Researchers at Baylor College of Medicine and Weill Cornell Medicine in the US conducted the study on mice. Jihye Yun, assistant professor at Baylor, said that an increasing number of observational studies have raised awareness of the association between consuming sugary drinks, obesity and the risk of colorectal cancer.
It is known that obesity increases the risk of many types of cancer including colorectal cancer. The researchers, however, were uncertain whether a direct and causal link existed between sugar consumption and cancer. With this study, scientists have now discovered how sugar can directly feed cancer growth.
Researchers generated a mouse model of early-stage colon cancer where Adenomatous polyposis coli (APC) gene is d. APC is a gatekeeper in colorectal cancer. Without it, normal intestinal cells neither stop growing nor die, forming early-stage tumours called polyps. More than 90 per cent of colorectal cancer patients has this type of APC mutation.
Using this mouse model of the disease, the team tested the effect of consuming a daily modest amount of high-fructose corn syrup — the equivalent of people drinking about one and half of a sugar-sweetened beverage daily — on tumour development.

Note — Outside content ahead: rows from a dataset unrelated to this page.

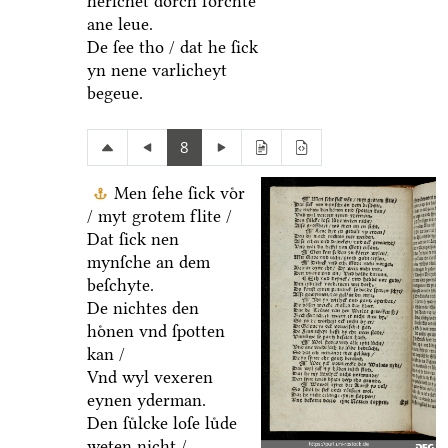
herſchet doͤrch forchte
ane leue.
De ſee tho / dat he ſick
yn nene varlicheyt
begeue.
8
Men ſehe ſick voͤr
/ myt grotem flite /
Dat ſick nen
mynſche an dem
beſchyte.
De nichtes den
hoͤnen vnd ſpotten
kan /
Vnd wyl vexeren
eynen yderman.
Den ſuͤlcke loſe luͤde
weten nicht /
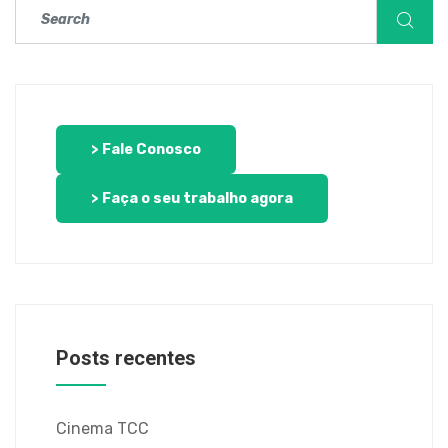
> Fale Conosco
> Faça o seu trabalho agora
Posts recentes
Cinema TCC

The sweetened water was 25 per cent high-fructose corn syrup, which is the main sweetener of sugary drinks people consume. When the researchers provided the sugary drink in the water bottle for the APC-model mice to drink at their will, mice rapidly gained weight in a month.
To prevent the mice from being obese and mimic humans’ daily consumption of one can of soda, the researchers gave the mice a moderate amount of sugary water orally with a special syringe once a day. After two months, the APC-model mice receiving sugary water did not become obese, but developed tumours that were larger and of higher-grade than those in model mice treated with regular water.
The scientists said that further research is needed to translate this discovery to human beings. They, however, said that the findings in animal models suggest that chronic consumption of sugary drinks can shorten the time it takes cancer to develop. The findings also open new possibilities for treatment.